▶ _Set task A_
Echo the part of the post on Reagan starting with "And I am a bit" and going on through "for a republican.", word for word.
▶ _Set task B_
Duplicate the listing starting with its first line and going on through the line with "scientific name: Trogon collaris", including both, and reproduce nothing else.

His truth but verify approach to foreign policy and all the missiles in Europe were great helps to end the Cold War (although it turns out the Soviet Union fell of its own weight).

I don't agree with any of his domestic policies and I strongly would disagree that his policies did anything but help the rich (which I am guessing neither of us is). That legacy is still with us today. And he didn't cut the budgets, he raised the deficit greatly. And the Clinton years gave us our boom. It turns out tax cuts starve the economy and tax hikes (to the rich and corporations only) made the economy roll! Those are statistical facts. And his budget director did admit the trickle down economics was a fraud meant to help the rich, who I gather naive Reagan thought would generously help us with all those gains;they did not.

Now as to individual responsibilities and respect for values, on that he excelled.

So I won't totally slam him. 

And I am a bit of a hawk on foreign policy and agreed with his approach to  the Soviet Union! When the Soviets downed KAL the plane in 1982, I wanted to go to war (but a little thing in me about nuclear armeggedon stopped me!).

 

Oh and Thes, Carter was a complete and utter disaster on that we agree. He was so bad I voted for John Anderson a republican for  president against Reagan and Carter! The only time I ever voted for a republican.

I don't even want to touch current politics Thes. You are my friend and I can accept my friends feeling and thinking differently.

So we can argue history, it is esoteric anyway. But not current politics my friend. Ok? Not you and I. 

You know you often believe in the politics you were brought up with and the region you are in,  so if I hated you for thinking this way, I should just as much hate you for the religious you were born in, how you dress, eat,etc. etc.! I really like you as a friend and I will not care how you think or are except as a person and that I like! So, I think we should stay away from these things and accept our differences. It is fine with me.

Please don't think of me differently now, pal!

▶ _Data extract_
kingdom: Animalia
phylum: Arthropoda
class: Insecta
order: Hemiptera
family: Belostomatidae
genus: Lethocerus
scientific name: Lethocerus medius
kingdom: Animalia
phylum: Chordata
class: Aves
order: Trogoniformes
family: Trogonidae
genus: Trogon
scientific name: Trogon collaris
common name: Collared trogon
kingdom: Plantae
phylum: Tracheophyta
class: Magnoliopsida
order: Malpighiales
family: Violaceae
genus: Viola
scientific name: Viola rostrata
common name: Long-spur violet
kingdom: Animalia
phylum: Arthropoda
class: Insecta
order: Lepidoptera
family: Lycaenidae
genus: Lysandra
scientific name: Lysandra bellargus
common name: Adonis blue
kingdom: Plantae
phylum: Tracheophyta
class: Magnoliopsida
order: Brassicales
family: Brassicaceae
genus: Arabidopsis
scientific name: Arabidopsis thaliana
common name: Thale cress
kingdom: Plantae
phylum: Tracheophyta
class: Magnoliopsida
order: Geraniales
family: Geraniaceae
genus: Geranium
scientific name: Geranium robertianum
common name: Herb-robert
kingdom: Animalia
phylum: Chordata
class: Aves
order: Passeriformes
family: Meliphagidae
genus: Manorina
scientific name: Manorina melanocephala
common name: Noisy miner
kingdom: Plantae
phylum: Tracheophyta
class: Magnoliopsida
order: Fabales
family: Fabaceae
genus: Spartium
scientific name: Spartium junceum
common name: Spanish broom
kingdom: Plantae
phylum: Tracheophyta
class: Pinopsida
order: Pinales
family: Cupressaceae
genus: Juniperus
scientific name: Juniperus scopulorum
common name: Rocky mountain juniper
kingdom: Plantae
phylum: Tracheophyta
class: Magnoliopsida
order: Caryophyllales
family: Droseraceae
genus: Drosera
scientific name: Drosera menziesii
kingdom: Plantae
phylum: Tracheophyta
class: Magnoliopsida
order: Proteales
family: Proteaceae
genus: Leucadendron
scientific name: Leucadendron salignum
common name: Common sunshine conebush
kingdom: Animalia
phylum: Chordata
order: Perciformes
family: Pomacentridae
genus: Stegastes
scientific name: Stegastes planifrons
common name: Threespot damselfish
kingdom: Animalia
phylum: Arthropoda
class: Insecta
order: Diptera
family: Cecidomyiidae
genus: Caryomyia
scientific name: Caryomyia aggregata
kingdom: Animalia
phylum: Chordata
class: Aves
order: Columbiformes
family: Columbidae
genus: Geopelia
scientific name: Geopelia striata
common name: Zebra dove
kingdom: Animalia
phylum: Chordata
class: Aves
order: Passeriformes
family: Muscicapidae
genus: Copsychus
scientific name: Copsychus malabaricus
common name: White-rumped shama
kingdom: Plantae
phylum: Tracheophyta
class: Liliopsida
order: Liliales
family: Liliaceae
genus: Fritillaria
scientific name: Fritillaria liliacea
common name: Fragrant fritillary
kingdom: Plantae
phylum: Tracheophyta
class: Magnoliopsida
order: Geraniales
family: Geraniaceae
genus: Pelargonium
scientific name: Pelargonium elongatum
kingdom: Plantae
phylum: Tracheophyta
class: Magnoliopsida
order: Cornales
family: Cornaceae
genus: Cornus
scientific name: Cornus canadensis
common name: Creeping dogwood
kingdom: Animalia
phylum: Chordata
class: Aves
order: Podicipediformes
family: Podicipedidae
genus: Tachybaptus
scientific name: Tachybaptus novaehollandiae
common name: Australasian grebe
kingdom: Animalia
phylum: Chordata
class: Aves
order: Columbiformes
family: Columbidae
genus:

▶ _Full solution A_
And I am a bit of a hawk on foreign policy and agreed with his approach to  the Soviet Union! When the Soviets downed KAL the plane in 1982, I wanted to go to war (but a little thing in me about nuclear armeggedon stopped me!).

 

Oh and Thes, Carter was a complete and utter disaster on that we agree. He was so bad I voted for John Anderson a republican for  president against Reagan and Carter! The only time I ever voted for a republican.

▶ _Full solution B_
kingdom: Animalia
phylum: Arthropoda
class: Insecta
order: Hemiptera
family: Belostomatidae
genus: Lethocerus
scientific name: Lethocerus medius
kingdom: Animalia
phylum: Chordata
class: Aves
order: Trogoniformes
family: Trogonidae
genus: Trogon
scientific name: Trogon collaris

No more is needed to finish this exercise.